**** AVAILABLE DATA ****

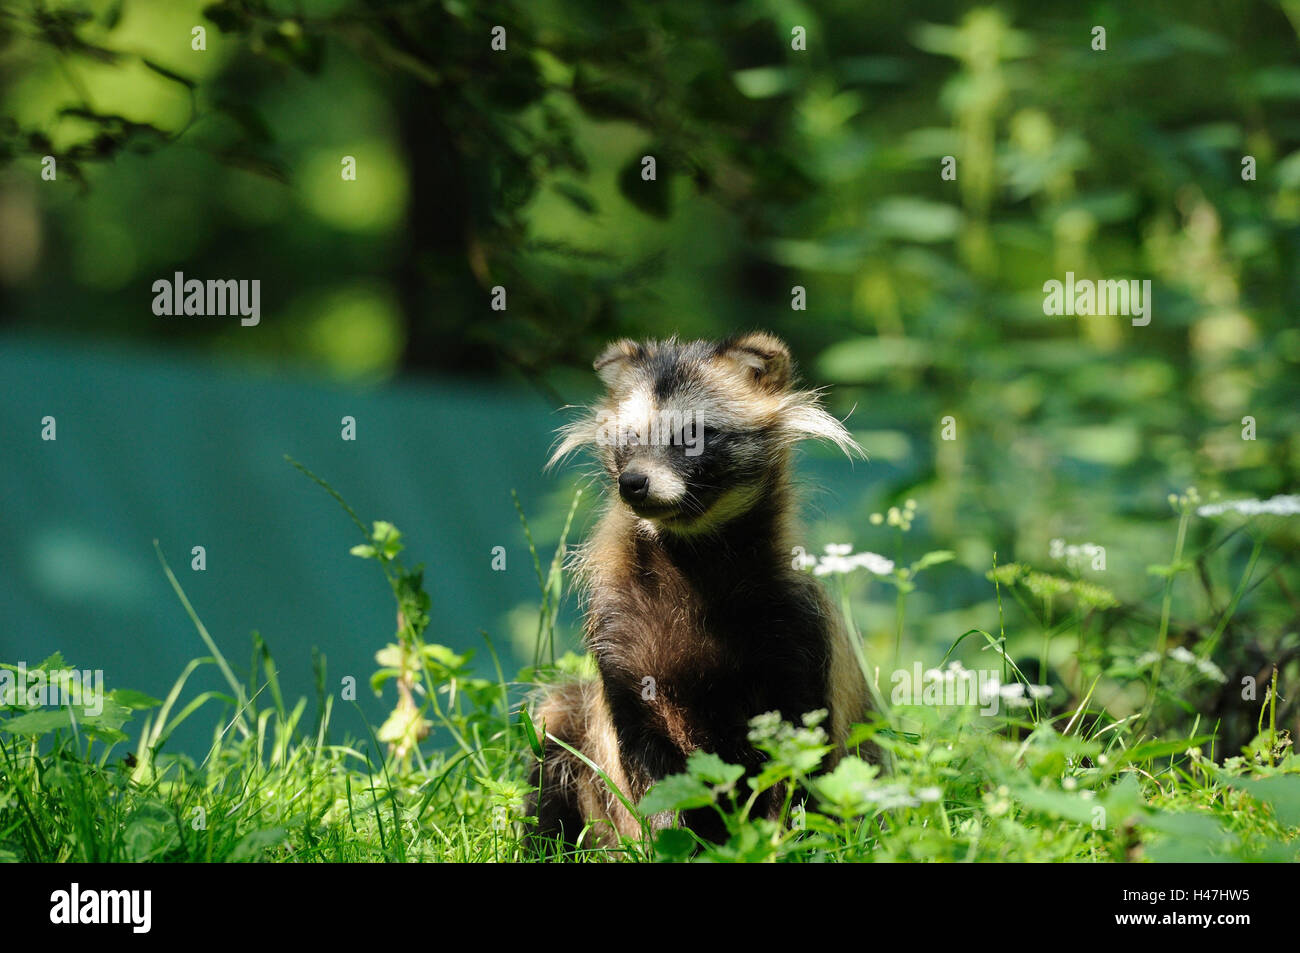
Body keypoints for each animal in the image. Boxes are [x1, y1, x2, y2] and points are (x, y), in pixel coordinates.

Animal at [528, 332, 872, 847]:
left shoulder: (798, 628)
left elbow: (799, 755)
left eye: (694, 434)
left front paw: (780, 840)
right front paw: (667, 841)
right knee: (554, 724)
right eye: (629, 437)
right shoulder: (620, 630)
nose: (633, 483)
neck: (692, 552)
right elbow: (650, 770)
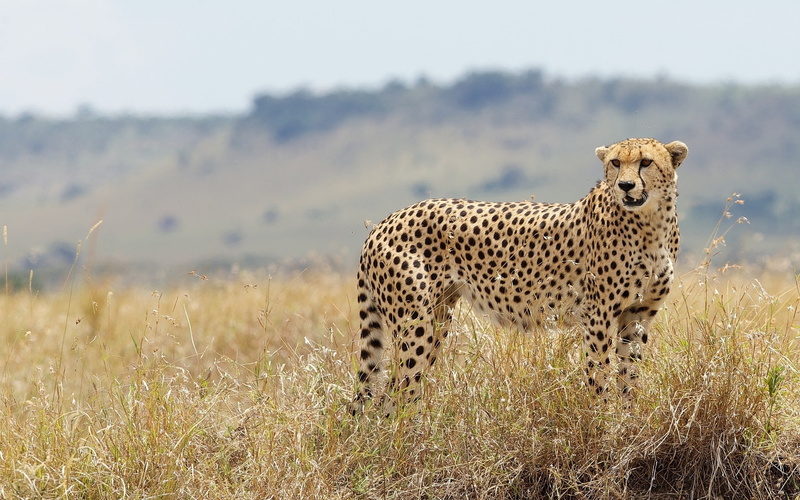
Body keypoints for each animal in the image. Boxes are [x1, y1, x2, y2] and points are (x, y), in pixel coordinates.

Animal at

****
**** AVAILABLE DATA ****

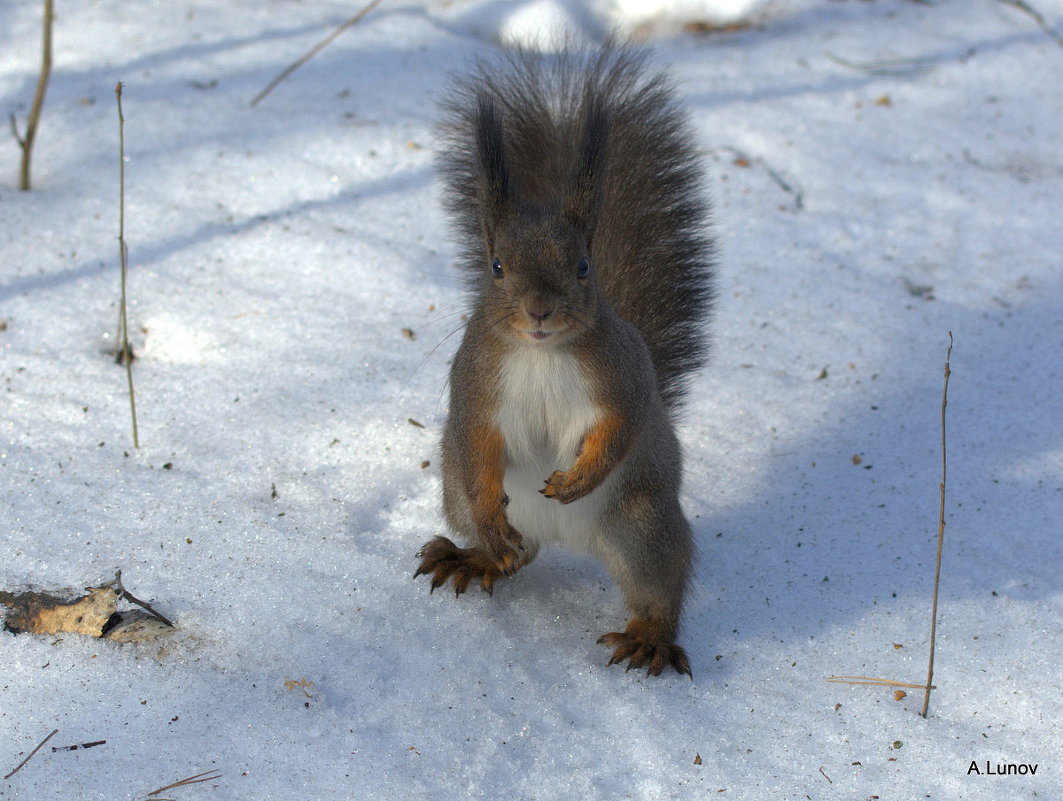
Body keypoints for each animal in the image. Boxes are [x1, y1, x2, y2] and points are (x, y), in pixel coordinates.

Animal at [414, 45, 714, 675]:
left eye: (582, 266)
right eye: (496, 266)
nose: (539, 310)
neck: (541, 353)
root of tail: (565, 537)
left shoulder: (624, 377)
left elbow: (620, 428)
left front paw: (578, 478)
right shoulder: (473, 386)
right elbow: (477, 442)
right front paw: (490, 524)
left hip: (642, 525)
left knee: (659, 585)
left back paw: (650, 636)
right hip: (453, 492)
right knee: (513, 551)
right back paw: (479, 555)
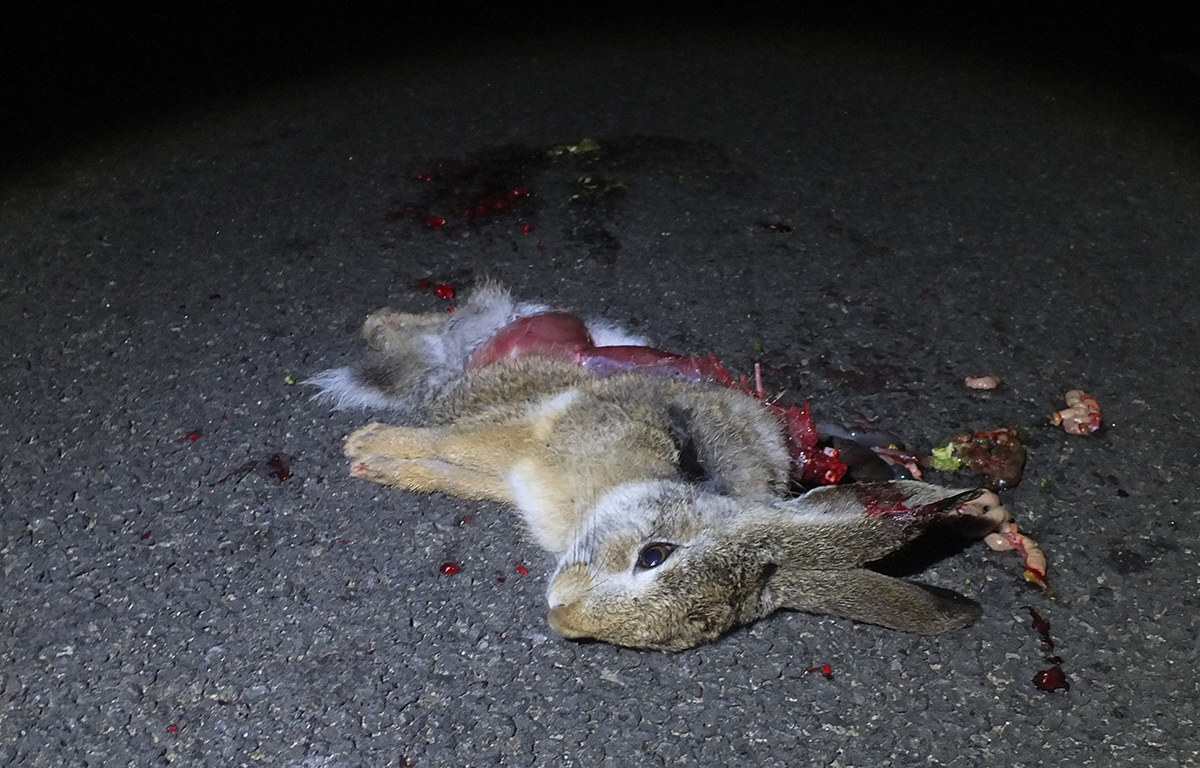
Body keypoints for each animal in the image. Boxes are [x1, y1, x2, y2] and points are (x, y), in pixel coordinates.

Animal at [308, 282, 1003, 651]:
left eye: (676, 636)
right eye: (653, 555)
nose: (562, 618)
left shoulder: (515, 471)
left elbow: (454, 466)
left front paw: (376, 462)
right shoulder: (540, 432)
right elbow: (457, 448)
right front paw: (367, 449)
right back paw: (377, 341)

****

:: TASK ::
Transcribe each line of the data above, unaltered, from the one where "nose: (562, 618)" appears to the one where "right back paw: (377, 341)" appears, inclusive of both.

:: ANSWER TO THE PROBLEM ::
nose: (562, 618)
left shoulder: (515, 471)
left elbow: (454, 466)
left front paw: (376, 462)
right shoulder: (540, 432)
right elbow: (457, 448)
right front paw: (367, 449)
right back paw: (377, 341)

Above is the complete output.